でも人々が集う公園の木の下に1日中居たら
変な人がいると怖がられるかもしれないので、
がまんしてきた。

この春に34歳になった。
やりたいことに、少しでも手が届きそうな生き方をしたいと思った。
せめて窓のすぐそばに木々がある部屋に引っ越そうか。
アパートの大家さんのさわ子さんに相談してみた。  
さわ子さんは、
ご主人が生前アトリエに使っていた小さな家が
屋敷の裏庭の森の中にあること、
そこには電気とガスが通ってないこと、
時々お孫さんのトキちゃんが寝泊まりしていること、
今のアパートはそのまま住んで、週に何日か
お泊まりに来てみてはどうか
と提案してくれた。

話を聞いているだけでドキドキして手に汗をかいていた。
お泊まりに来たい。
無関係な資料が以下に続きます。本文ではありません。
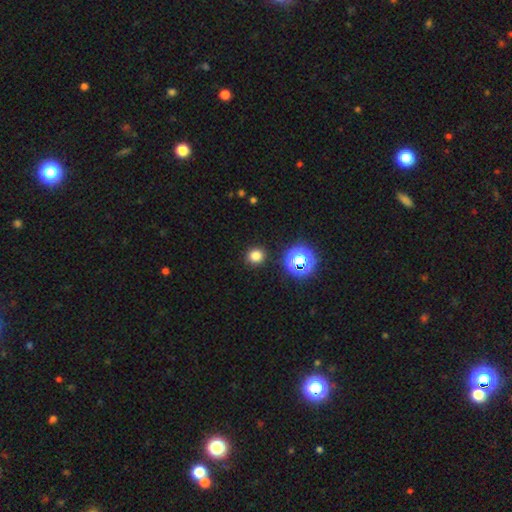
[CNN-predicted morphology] Overall: smooth (78%). How rounded: round (87%). Merging: none (90%).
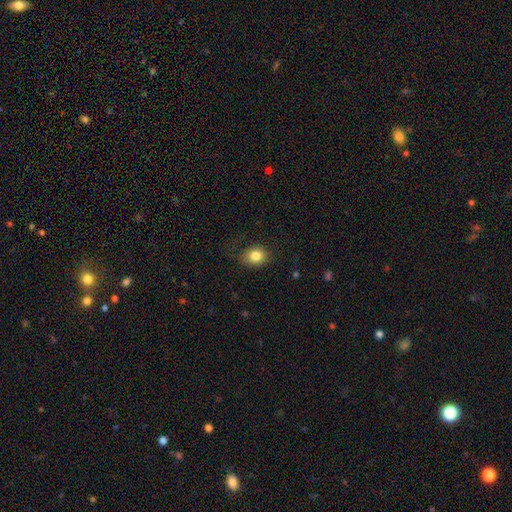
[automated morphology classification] smooth_or_featured: smooth (p=0.83) [alt: star or artifact p=0.10]
how_rounded: round (p=0.55) [alt: in between p=0.44]
merging: none (p=0.80) [alt: minor disturbance p=0.15]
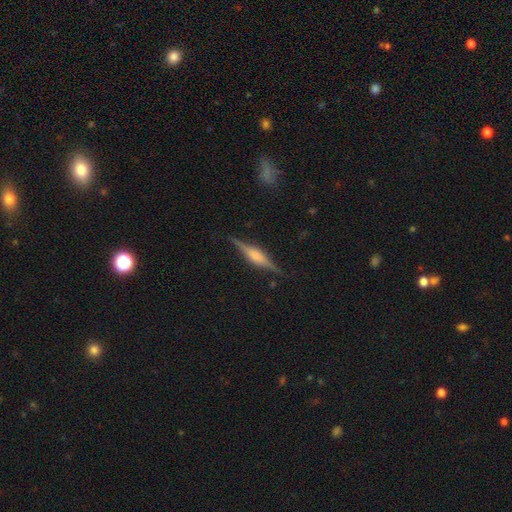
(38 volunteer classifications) Smooth or featured? 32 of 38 (84%) said featured or disk. Edge-on disk? 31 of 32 (97%) said yes. Edge-on bulge? 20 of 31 (65%) said rounded. Merging? 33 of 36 (92%) said none.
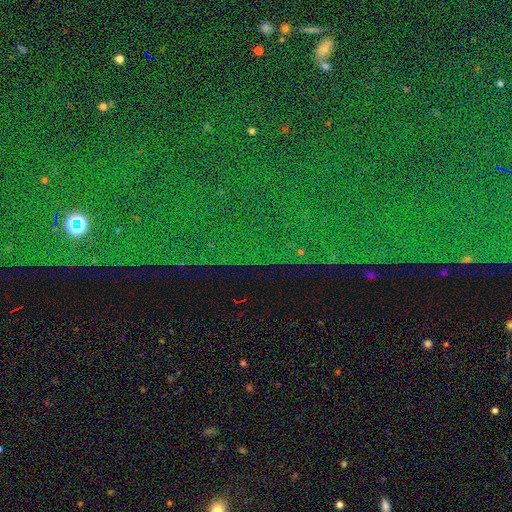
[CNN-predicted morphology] This appears to be a star or artifact, not a galaxy (84%).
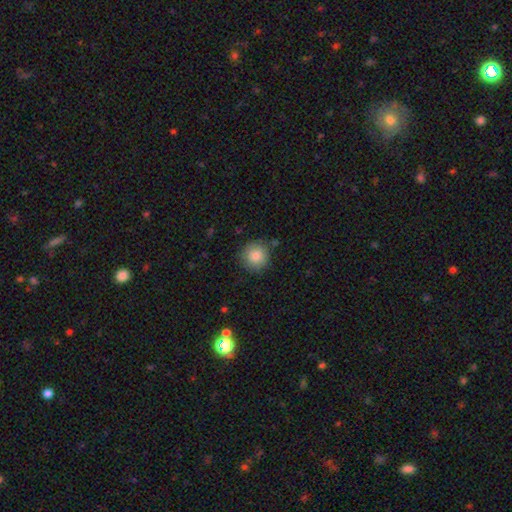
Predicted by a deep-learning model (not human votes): Overall: smooth (86%). How rounded: round (94%). Merging: none (83%).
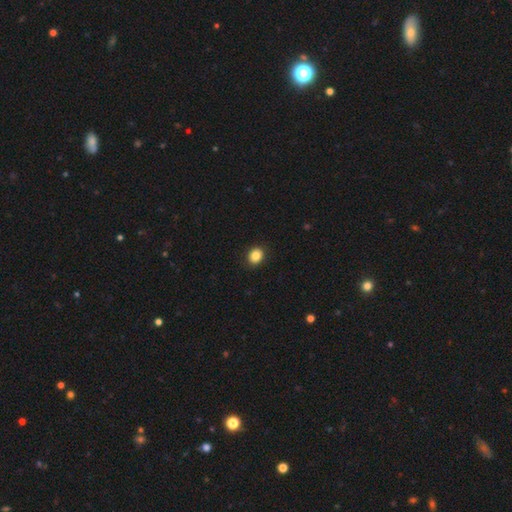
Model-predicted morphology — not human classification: Smooth or featured? Predicted: smooth (p=0.86). How rounded? Predicted: round (p=0.58). Merging? Predicted: none (p=0.90).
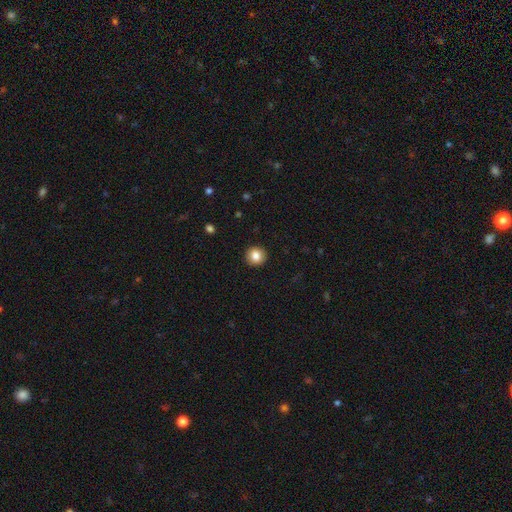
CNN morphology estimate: Smooth or featured?
  - smooth: 85% *
  - star or artifact: 9%
  - featured or disk: 6%
How rounded?
  - round: 94% *
  - in between: 5%
  - cigar-shaped: 1%
Merging?
  - none: 93% *
  - minor disturbance: 4%
  - major disturbance: 1%
  - merger: 1%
はい。お泊りでじゅうぶんすぎるくらいです。

一週間のうち4日は人間界のアパートで、3日は森の家で
過ごすことになった。

トキちゃんに森の家を案内してもらい薪ストーブの火のくべ方を教わった。

「大丈夫?一人で出来そう?」
「あ はい。出来そうかな。あの できると思います。」
「あ そう。家の中散らかさないでね。」

びっくりした。私の部屋は とっ散らかっている。

「ね 水泳できる?」
「え? えーと、浮かんでばしゃばしゃ進むことは出来ます。なんですけど、息つぎが
できないから、水泳はできません。」

「そう。なんだかね、できないこといっぱいありそうだなって。
そこに執着して縮こまってるように見えたから。
だから疲れちゃって、こんな森の中に来たんでしょ。」
「ああ。そうかも。だいたいそんな感じです。」
「できないこと いっぱいある人 嫌いじゃないよ。
私もそうだし。
ま ここで英気を養ってよ。なんか困ったことがあったらメールして。
急ぎの時は電話ね。勝手に一人で頑張らないこと。」

トキちゃんは ツンとした感じだけど、優しい。
男の人が持っている威圧感が全然なくて、ほっとする。

4月14日 朝。
薪ストーブに火をくべる。
トーストと目玉焼き、プチトマト、インスタントのスープで
朝ご飯を済ませて、ハーブティーをいれて
窓の外の木々を眺める。

いろんな鳥の鳴き声
リスの鳴き声
木の葉が風にそよぐ音
ここに居ることがうれしい。
涙がぽろぽろこぼれてくる。

ストーブの薪も いい感じに燃えて部屋が温まる。
薪が燃える音、におい、秋の寒い日に
はじめてストーブをつけたときみたい。

冬がはじまりそうな 春の朝。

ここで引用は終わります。